Election Showed a Wider Red-Blue Economic Divide

Local voting patterns in the presidential election showed a narrowing of several traditional divides. Preliminary vote totals indicate that the partisan gap of urban versus suburban places shrank, along with the traditional Democratic advantage in heavily Hispanic counties. Whites and nonwhites are now in somewhat greater alignment in how they vote.

That makes the resilience of the economic divide all the more striking. In fact, the gap between red and blue counties in their education levels, household incomes and projected long-term job growth did not just persist; it widened.

To see how these partisan divides changed, we need to look at the swings between 2016 and 2020.

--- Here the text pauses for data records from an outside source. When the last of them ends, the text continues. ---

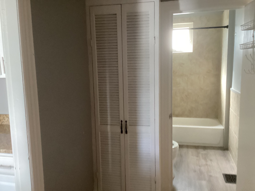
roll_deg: +0.4
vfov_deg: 45.4
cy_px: 96
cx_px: 128
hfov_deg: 58.4
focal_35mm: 31
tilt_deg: -10.2
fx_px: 228
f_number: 2.4
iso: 400
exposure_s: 1/30
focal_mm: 3.3
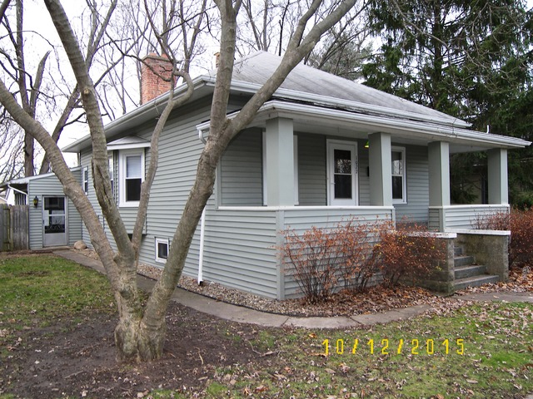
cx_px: 266
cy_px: 200
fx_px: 462
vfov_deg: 46.8
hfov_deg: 60.0
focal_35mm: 30
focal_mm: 6.3
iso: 50
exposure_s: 1/30
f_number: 3.2
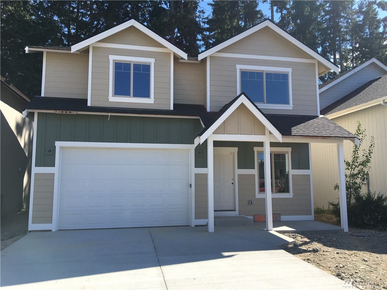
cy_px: 145
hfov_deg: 61.7
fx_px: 324
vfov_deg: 48.2
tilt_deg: +7.4
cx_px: 194
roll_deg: +0.2
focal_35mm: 29
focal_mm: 4.15
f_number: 2.2
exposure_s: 1/874
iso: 25
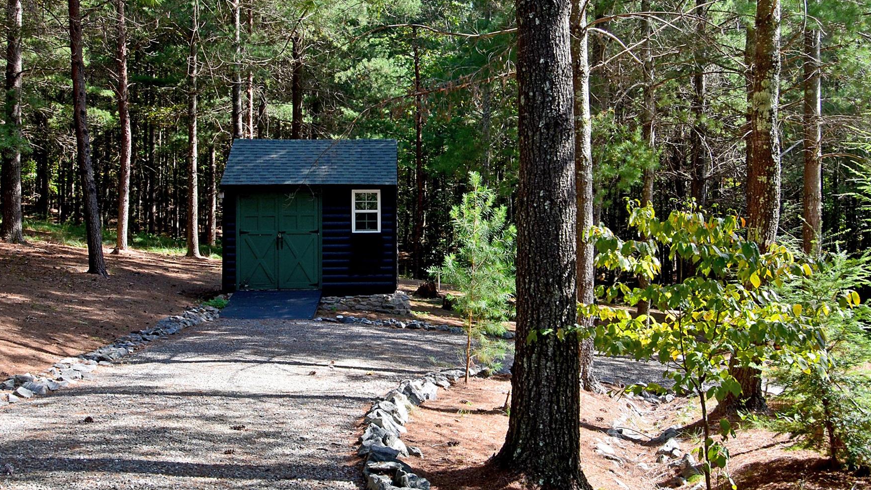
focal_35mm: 44
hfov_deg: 46.4
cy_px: 233
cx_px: 441
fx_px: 1016
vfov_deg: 27.1
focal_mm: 24
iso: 400
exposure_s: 1/160
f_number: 9
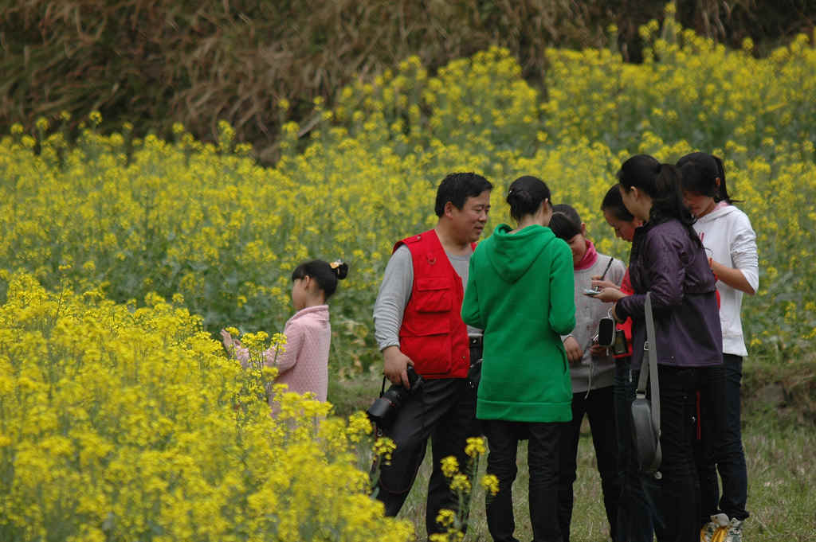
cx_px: 408
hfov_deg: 5.7
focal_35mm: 360
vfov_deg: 3.8
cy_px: 271
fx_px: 8153
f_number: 5.6
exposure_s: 1/500
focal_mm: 240
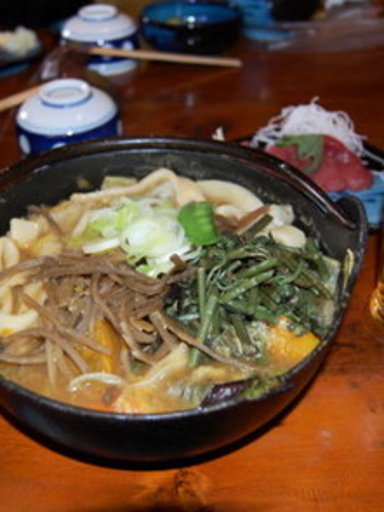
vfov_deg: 45.1
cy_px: 258
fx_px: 618
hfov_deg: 34.4
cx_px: 158
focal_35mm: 42
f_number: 3.5
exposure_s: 1/60
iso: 400
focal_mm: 19
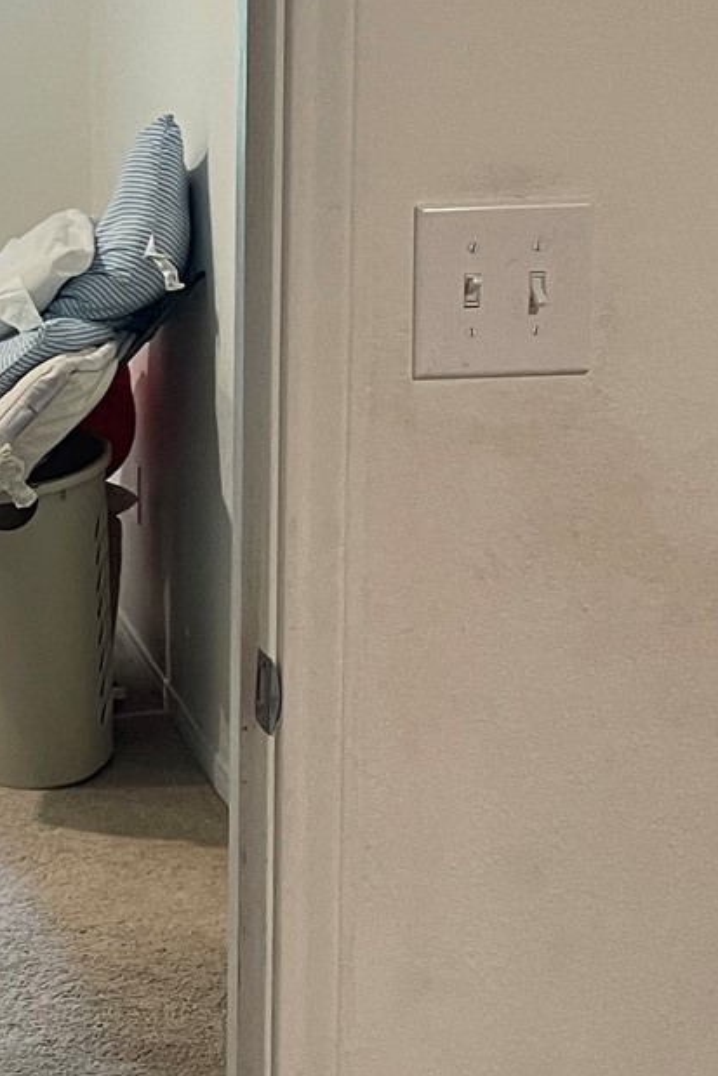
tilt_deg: -7.0
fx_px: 2571
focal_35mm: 86
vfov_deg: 23.6
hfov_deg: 15.3
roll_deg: -0.3
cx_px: -170
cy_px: 384
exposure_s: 1/60
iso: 200
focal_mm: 5.1
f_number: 1.6
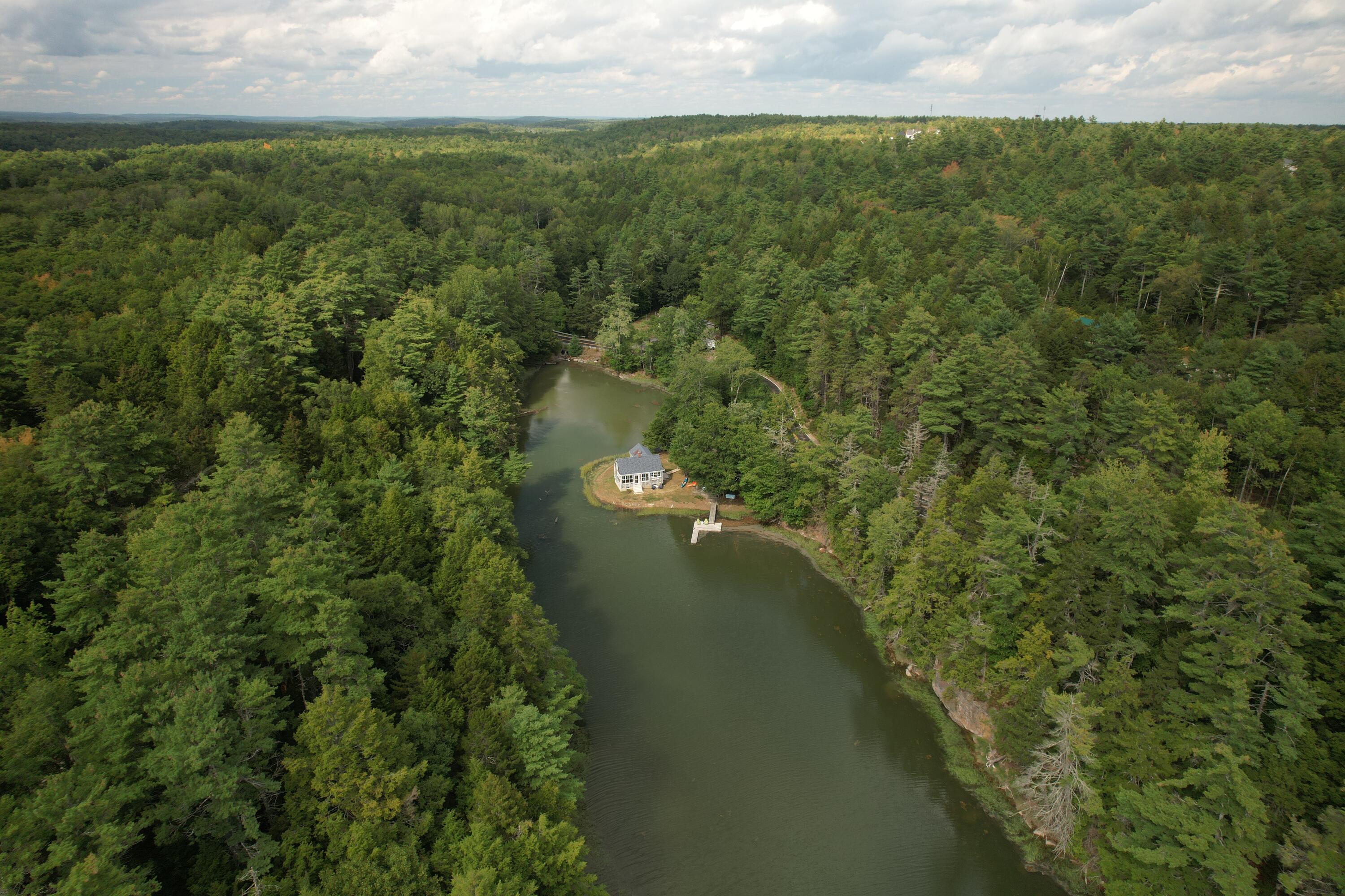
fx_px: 822
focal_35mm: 22
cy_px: 448
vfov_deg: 57.2
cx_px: 672
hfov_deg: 78.6
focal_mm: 8.38
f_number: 2.8
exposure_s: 1/160
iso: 100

Based on counties with at least 98 percent of estimated votes reported, the correlation between a swing away from President Trump and the college-educated share in a county was 0.49 (A correlation of 1 represents a perfect relationship, and 0 represents no relationship.)

More educated places, which leaned strongly blue to begin with, voted even more Democratic in 2020 than they did in 2016. Highly educated Republican-leaning counties, like Williamson County near Nashville and Forsyth County near Atlanta, have become rarer with each recent election.

A more educated work force bodes well for future local economic success — and places with brighter future prospects swung toward Joe Biden. Jobs requiring more education are projected to grow faster and be at less risk from automation. Counties where more jobs are “routine” (in the sense of being at greater risk from automation) voted strongly for Mr. Trump in 2016 and even more so in 2020, while counties with fewer such jobs swung toward Mr. Biden. Similarly, counties with a mix of occupations that are projected to grow faster voted even more strongly for Mr. Biden in 2020 than for Hillary Clinton in 2016.